What the fuck? "Customary protocol?" Hey, how about "Congratulations on being here for a year. I appreciate your hard work." It's obvious that he's burdened with the review process. To which I say: tough shit. It's part of your job. But, again, I'm not surprised, since he's deficient in many aspects of his job as Creative Director - like providing creative direction.

This leads me to believe that I won't be given a raise - again. Which chaps my ass to no end since I was basically promised a de facto raise at six months, and it didn't happen then. But, what probably burns me more than anything is that there's nothing I can do about it. The job market is no better now than it was a year ago... I could threaten to quit, but besides that not really being my style, I'd have nowhere to go.
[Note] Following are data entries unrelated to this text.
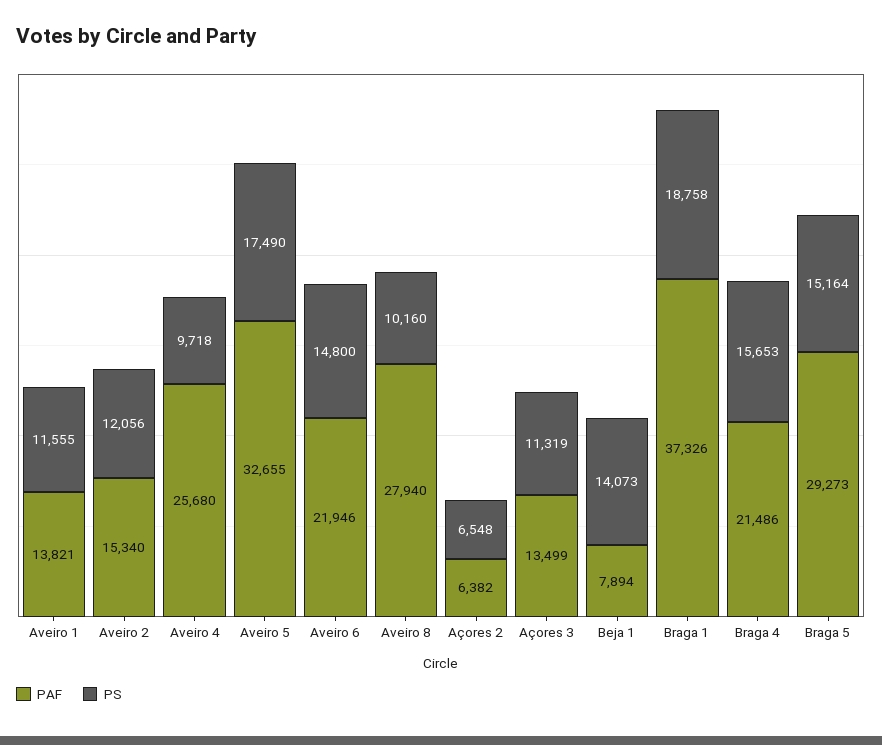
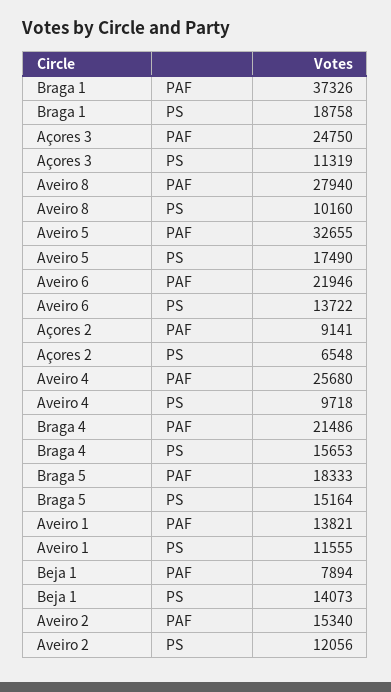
  {
    "PAF": {
      "Aveiro 1": 13821,
      "Aveiro 2": 15340,
      "Aveiro 4": 25680,
      "Aveiro 5": 32655,
      "Aveiro 6": 21946,
      "Aveiro 8": 27940,
-     "Açores 2": 6382,
+     "Açores 2": 9141,
-     "Açores 3": 13499,
+     "Açores 3": 24750,
      "Beja 1": 7894,
      "Braga 1": 37326,
      "Braga 4": 21486,
-     "Braga 5": 29273
+     "Braga 5": 18333
    },
    "PS": {
      "Aveiro 1": 11555,
      "Aveiro 2": 12056,
      "Aveiro 4": 9718,
      "Aveiro 5": 17490,
-     "Aveiro 6": 14800,
+     "Aveiro 6": 13722,
      "Aveiro 8": 10160,
      "Açores 2": 6548,
      "Açores 3": 11319,
      "Beja 1": 14073,
      "Braga 1": 18758,
      "Braga 4": 15653,
      "Braga 5": 15164
    }
  }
So I'll suck it up. Oh, and steal as many office supplies as I can stuff down my pants. I thought about being honest and upright - but the time just wasn't right.


#050 In which our hero hates his state.

Dear Ohio,

You suck.

As I have been a member of this glorious state for all of my 35 years, I think I have the credentials to say this. I was born in a tiny little Ohio burg, lived in the state capitol for more than a decade, and now live in Cleveland (probably the most widely-known, if not widely-respected, city of Ohio).

Here's the thing, I can deal with the fact that Bush took Ohio... I'm not really surprised. I'm glad the margin was as close as it was, that still gives me a little hope. (Oh, and if Kerry really thinks that those provisional ballots are going to change anything, he's seriously deluding himself). No, what pisses me off is that you passed Issue #1 - and by 61% just to show you weren't kidding. FYI, here's the language of the bill:
"Only a union between one man and one woman may be a marriage valid in or recognized by this state and its political subdivisions. This state and its political subdivisions shall not create or recognize a legal status for relationships of unmarried individuals that intends to approximate the design, qualities, significance or effect of marriage."
This steaming turd will now be added to our state's constitution, assuring now and forever, that the sanctity of marriage in Ohio is protected.

The thing is, I fail to see how gay marriage presented any threat to the holy institution of marriage in the first place. However, if the addition of this amendment suddenly sends Ohio divorce rates plummeting, I'll shut up. No, really, I will.

When I was 16, I went with my high school class to Spain. On the way over, I happened to sit next to a pilot from another country, somewhere in the Middle East. He was a very nice man, and tolerated my dumb questions. Funny, how if I were sitting next to a middle-eastern man in uniform today, my attitude would be very different. Anyway, at one point he asked me where I was from, and I told him "Ohio."

"Ohio?" He said, thinking about it for a moment. "A lot of corn," he finally replied. Obviously that's all he knew about my home state. I wanted to rail against him, tell him that there was much more to Ohio than just corn. But, after yesterday's election day, I wonder if he was right. Ohio has a lot of corn; a lot of rednecks; a lot of knee-jerk reactionists that point to their Bible as final proof of the legitimacy of their actions without pausing for even the slightest moment to consider that such a bill might have ramifications beyond the obvious sound-bite.

Issue #1 doesn't really affect me in any direct fashion... I'm married in the traditional sense, so no lawmaker is going to come after my health insurance. I'm not a business-owner offering domestic-partner benefits who will suddenly be forced to stop. I'm not even that fanatical about gay rights. But, what does affect me is the look people give me when I tell them I'm from Ohio. Many immediately assume I'm some sort of backwater hick, wearing shoes only because I was forced to for the length of my business trip. And yesterday's results will just reinforce that notion.

So once again: good work, Ohio. You're an asshole.